The data below should be printed in full, exactly, and without any of its images.

### [SOURCE RECORDS]

----

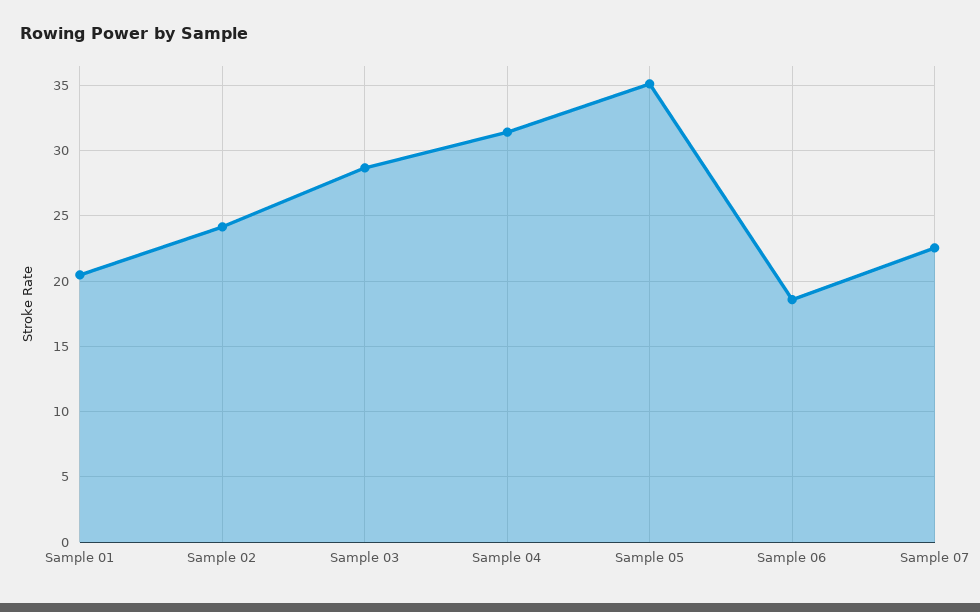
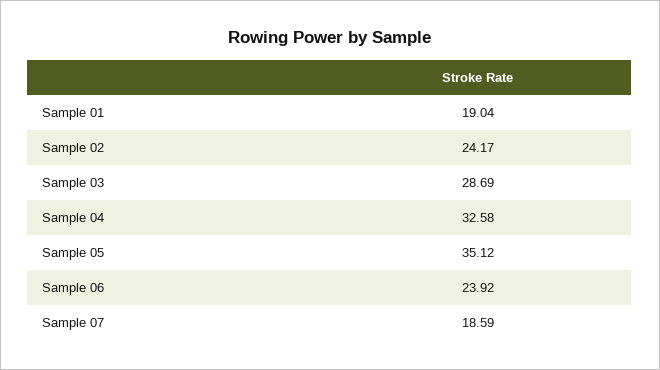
  {
-   "Sample 01": 20.5,
+   "Sample 01": 19.04,
    "Sample 02": 24.17,
    "Sample 03": 28.69,
-   "Sample 04": 31.5,
+   "Sample 04": 32.58,
    "Sample 05": 35.12,
-   "Sample 06": 18.5,
+   "Sample 06": 23.92,
-   "Sample 07": 22.5
+   "Sample 07": 18.59
  }

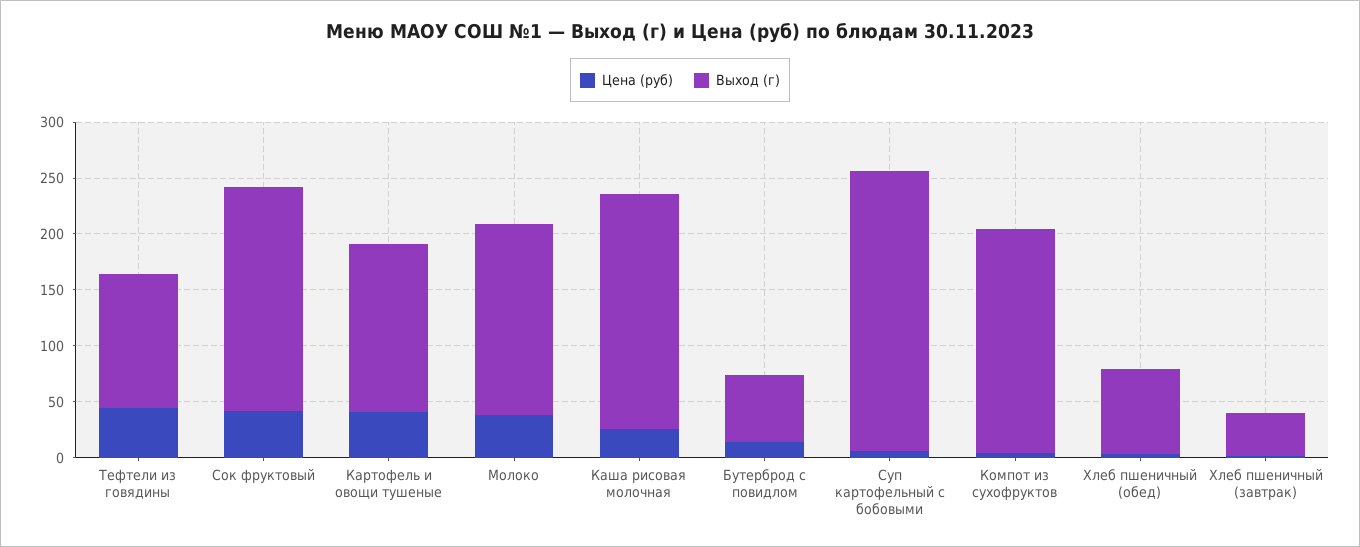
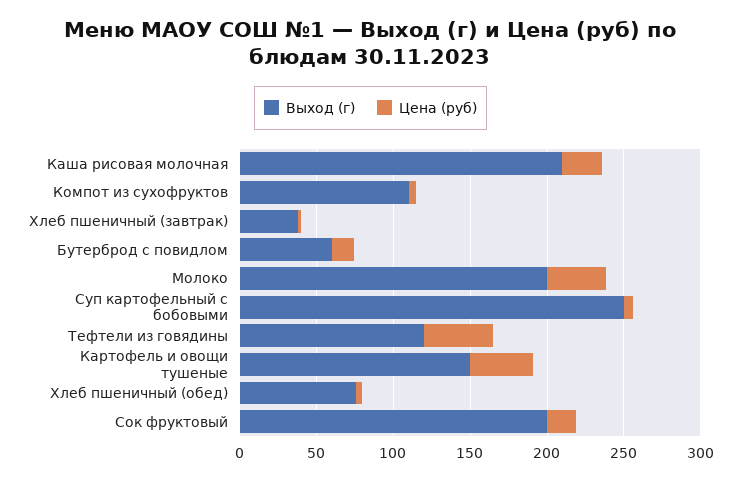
  {
    "Цена (руб)": {
      "Тефтели из говядины": 40,
-     "Сок фруктовый": 40,
+     "Сок фруктовый": 20,
      "Картофель и овощи тушеные": 40,
      "Молоко": 40,
      "Каша рисовая молочная": 30,
      "Бутерброд с повидлом": 10,
      "Суп картофельный с бобовыми": 10,
      "Компот из сухофруктов": 0,
      "Хлеб пшеничный (обед)": 0,
      "Хлеб пшеничный (завтрак)": 0
    },
    "Выход (г)": {
      "Тефтели из говядины": 120,
      "Сок фруктовый": 200,
      "Картофель и овощи тушеные": 150,
-     "Молоко": 170,
+     "Молоко": 200,
      "Каша рисовая молочная": 210,
      "Бутерброд с повидлом": 60,
      "Суп картофельный с бобовыми": 250,
-     "Компот из сухофруктов": 200,
+     "Компот из сухофруктов": 110,
      "Хлеб пшеничный (обед)": 80,
      "Хлеб пшеничный (завтрак)": 40
    }
  }

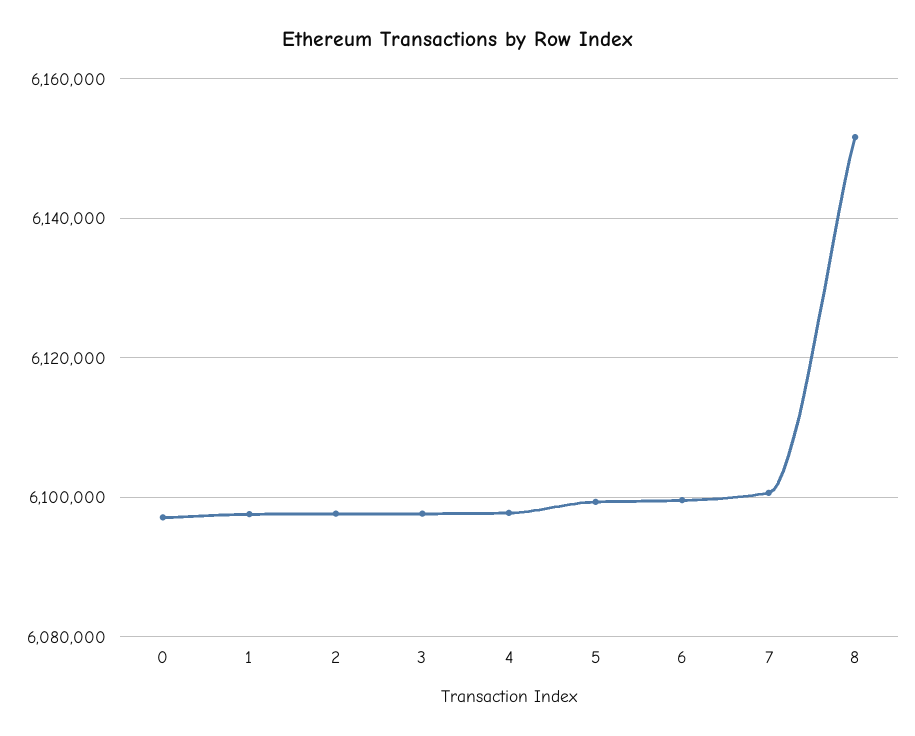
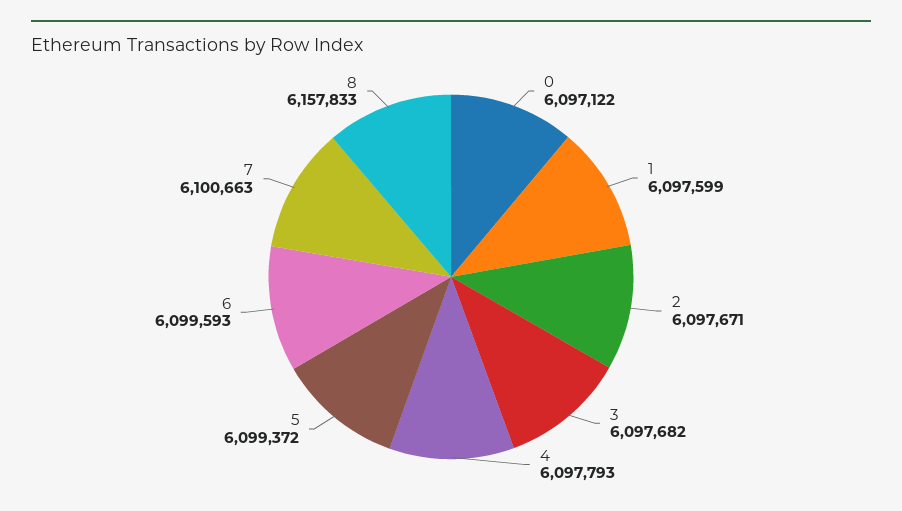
  {
    "0": 6097122,
    "1": 6097599,
    "2": 6097671,
    "3": 6097682,
    "4": 6097793,
    "5": 6099372,
    "6": 6099593,
    "7": 6100663,
-   "8": 6152000
+   "8": 6157833
  }

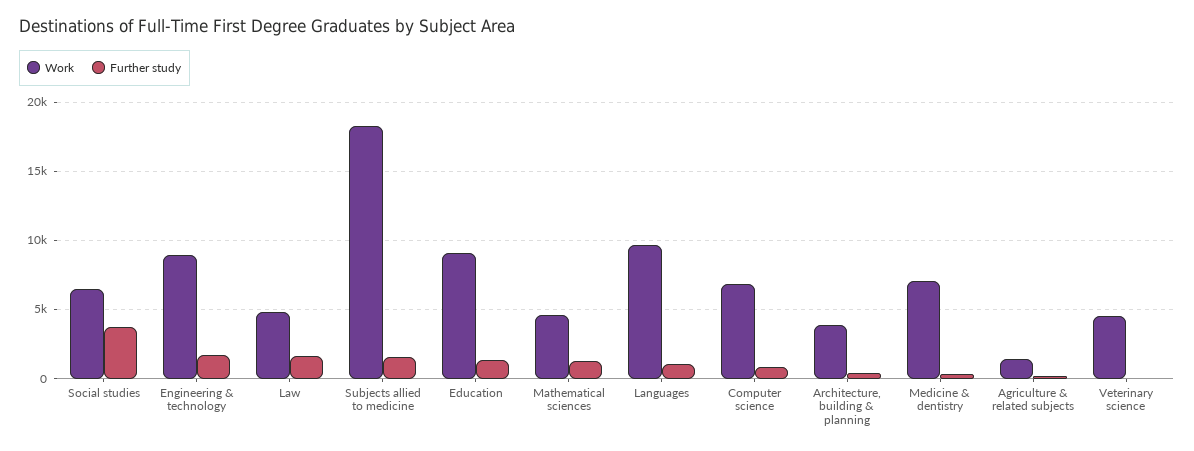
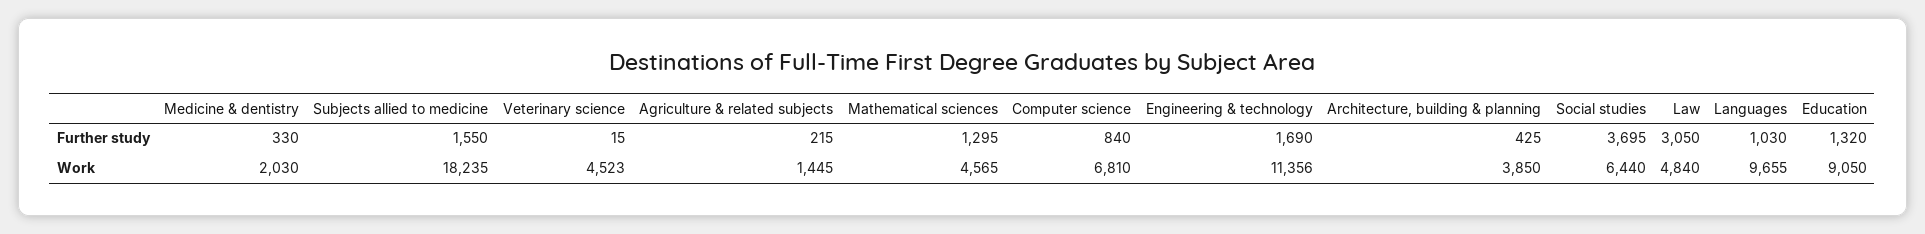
  {
    "Work": {
      "Social studies": 6440,
-     "Engineering & technology": 9000,
+     "Engineering & technology": 11356,
      "Law": 4840,
      "Subjects allied to medicine": 18235,
      "Education": 9050,
      "Mathematical sciences": 4565,
      "Languages": 9655,
      "Computer science": 6810,
      "Architecture, building & planning": 3850,
-     "Medicine & dentistry": 7000,
+     "Medicine & dentistry": 2030,
      "Agriculture & related subjects": 1445,
      "Veterinary science": 4523
    },
    "Further study": {
      "Social studies": 3695,
      "Engineering & technology": 1690,
-     "Law": 1500,
+     "Law": 3050,
      "Subjects allied to medicine": 1550,
      "Education": 1320,
      "Mathematical sciences": 1295,
      "Languages": 1030,
      "Computer science": 840,
      "Architecture, building & planning": 425,
      "Medicine & dentistry": 330,
      "Agriculture & related subjects": 215,
      "Veterinary science": 15
    }
  }

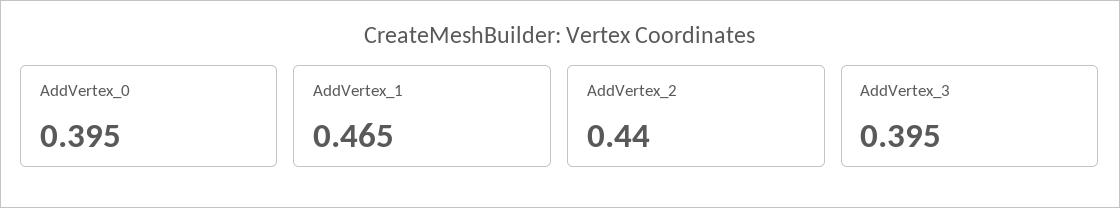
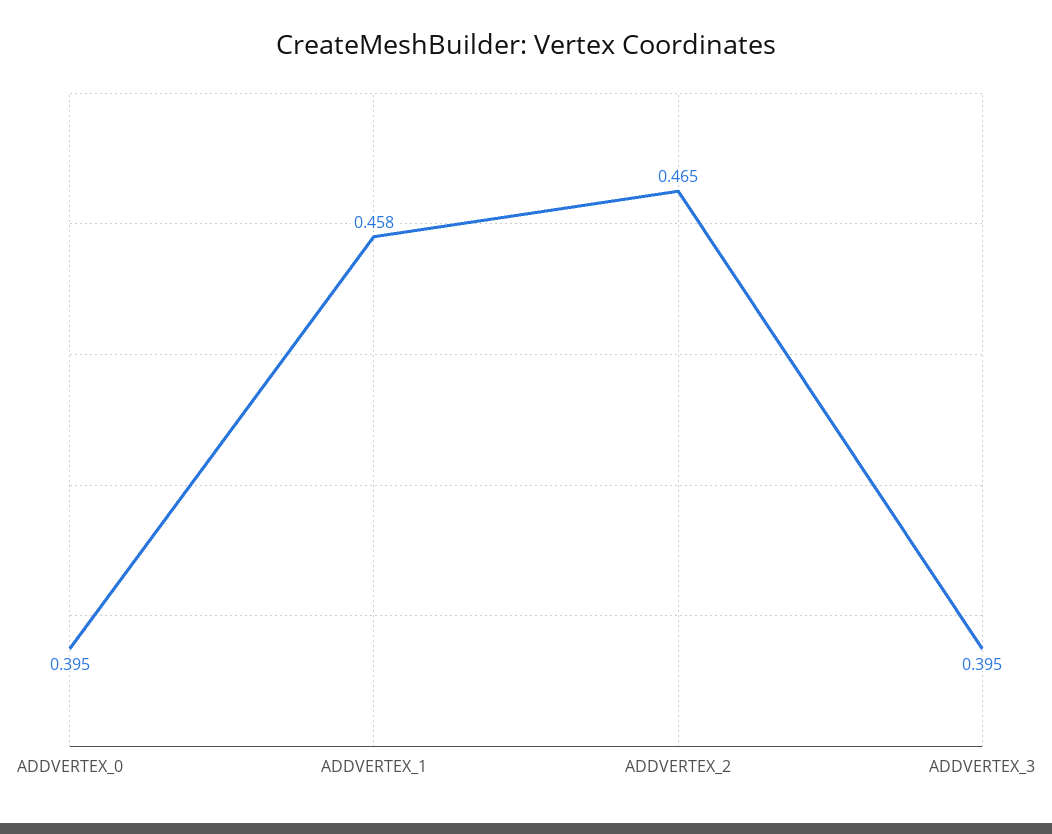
  {
    "AddVertex_0": 0.395,
-   "AddVertex_1": 0.465,
+   "AddVertex_1": 0.458,
-   "AddVertex_2": 0.44,
+   "AddVertex_2": 0.465,
    "AddVertex_3": 0.395
  }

----

### [REPLY]
  {
-   "Sample 01": 20.5,
+   "Sample 01": 19.04,
    "Sample 02": 24.17,
    "Sample 03": 28.69,
-   "Sample 04": 31.5,
+   "Sample 04": 32.58,
    "Sample 05": 35.12,
-   "Sample 06": 18.5,
+   "Sample 06": 23.92,
-   "Sample 07": 22.5
+   "Sample 07": 18.59
  }

  {
    "Цена (руб)": {
      "Тефтели из говядины": 40,
-     "Сок фруктовый": 40,
+     "Сок фруктовый": 20,
      "Картофель и овощи тушеные": 40,
      "Молоко": 40,
      "Каша рисовая молочная": 30,
      "Бутерброд с повидлом": 10,
      "Суп картофельный с бобовыми": 10,
      "Компот из сухофруктов": 0,
      "Хлеб пшеничный (обед)": 0,
      "Хлеб пшеничный (завтрак)": 0
    },
    "Выход (г)": {
      "Тефтели из говядины": 120,
      "Сок фруктовый": 200,
      "Картофель и овощи тушеные": 150,
-     "Молоко": 170,
+     "Молоко": 200,
      "Каша рисовая молочная": 210,
      "Бутерброд с повидлом": 60,
      "Суп картофельный с бобовыми": 250,
-     "Компот из сухофруктов": 200,
+     "Компот из сухофруктов": 110,
      "Хлеб пшеничный (обед)": 80,
      "Хлеб пшеничный (завтрак)": 40
    }
  }

  {
    "0": 6097122,
    "1": 6097599,
    "2": 6097671,
    "3": 6097682,
    "4": 6097793,
    "5": 6099372,
    "6": 6099593,
    "7": 6100663,
-   "8": 6152000
+   "8": 6157833
  }

  {
    "Work": {
      "Social studies": 6440,
-     "Engineering & technology": 9000,
+     "Engineering & technology": 11356,
      "Law": 4840,
      "Subjects allied to medicine": 18235,
      "Education": 9050,
      "Mathematical sciences": 4565,
      "Languages": 9655,
      "Computer science": 6810,
      "Architecture, building & planning": 3850,
-     "Medicine & dentistry": 7000,
+     "Medicine & dentistry": 2030,
      "Agriculture & related subjects": 1445,
      "Veterinary science": 4523
    },
    "Further study": {
      "Social studies": 3695,
      "Engineering & technology": 1690,
-     "Law": 1500,
+     "Law": 3050,
      "Subjects allied to medicine": 1550,
      "Education": 1320,
      "Mathematical sciences": 1295,
      "Languages": 1030,
      "Computer science": 840,
      "Architecture, building & planning": 425,
      "Medicine & dentistry": 330,
      "Agriculture & related subjects": 215,
      "Veterinary science": 15
    }
  }

  {
    "AddVertex_0": 0.395,
-   "AddVertex_1": 0.465,
+   "AddVertex_1": 0.458,
-   "AddVertex_2": 0.44,
+   "AddVertex_2": 0.465,
    "AddVertex_3": 0.395
  }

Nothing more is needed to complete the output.